American Jews have often seemed happier than we are British, with Brighton Beach and Yiddish snake and bagels (we used to call them beigels – the shtetl pronunciation). You had Woody Allen and Jackie Mason, we had Warren Mitchell (don’t ask). Stayed as Stein and Leibovitz, we quietly changed to Stone and Leigh.

But, thanks to Jeremy Corbyn and his cronies, British Jews started to mobilize.

 Jeremy Corbyn
Jeremy Corbyn Anthony Devlin / Getty Images

I have a friend in the media who puts it thus: "Jeremy Corbyn has made a lot of people who didn't feel very Jewish, Jewish again." Member of Parliament Margaret Hodge agrees. "I remember my dad trying to make me Jewish and failed," she said recently. “The local rabbi tried to make me Jewish and failed. It took the leader of the Labor Party to do that. ”

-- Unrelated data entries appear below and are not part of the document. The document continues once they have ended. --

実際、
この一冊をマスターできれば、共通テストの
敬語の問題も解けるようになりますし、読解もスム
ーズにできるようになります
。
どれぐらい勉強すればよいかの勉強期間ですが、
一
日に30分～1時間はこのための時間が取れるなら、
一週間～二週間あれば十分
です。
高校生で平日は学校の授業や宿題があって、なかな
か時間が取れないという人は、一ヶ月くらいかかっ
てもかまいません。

Being Jewish, of course, she has no sense of irony.

At the end of last month, I wondered on Twitter whether others felt the same. "I had always felt Jewish, but British first," said @ Gilana25. “Now it’s Jewish first. Makes me a bit sad that it's come to this, but being Jewish is so enriching. ”

Laura Marcus, a charity worker friend told me: “I am fiercely pro-Israel now. Wasn't bothered before. ”

And I am among them. This past year I've been crazy for the Israeli Netflix shows "Shtisel" (about a Haredi family in Jerusalem) and "Fauda" (about undercover Israeli forces.) Not been to Israel since 1989, I want to return to the Start-up Nation, to sample the nightlife, the beaches and maybe even an Israeli soldier or two.

Newly single, I am enjoying an online flirtation with a Jewish novelist from Chicago I with on Twitter. I am proud of my Jewish surname (I haven't always been).

Right now I am listening to harmonious Simon and Garfunkel, which reminds me of guitars outside in the balmy air on a kibbutz in 1985. Until recently, me favorite musicians was the discordant Elvis Costello, who happens to support the BDS (Boycott, Divestment and Sanctions) movement.

As I am writing this, a message from a Jewish friend pops up on Twitter. you in shul on Friday? ”

The answer, most emphatically, is yes.

Miranda Levy is an online columnist for the UK's Daily Telegraph.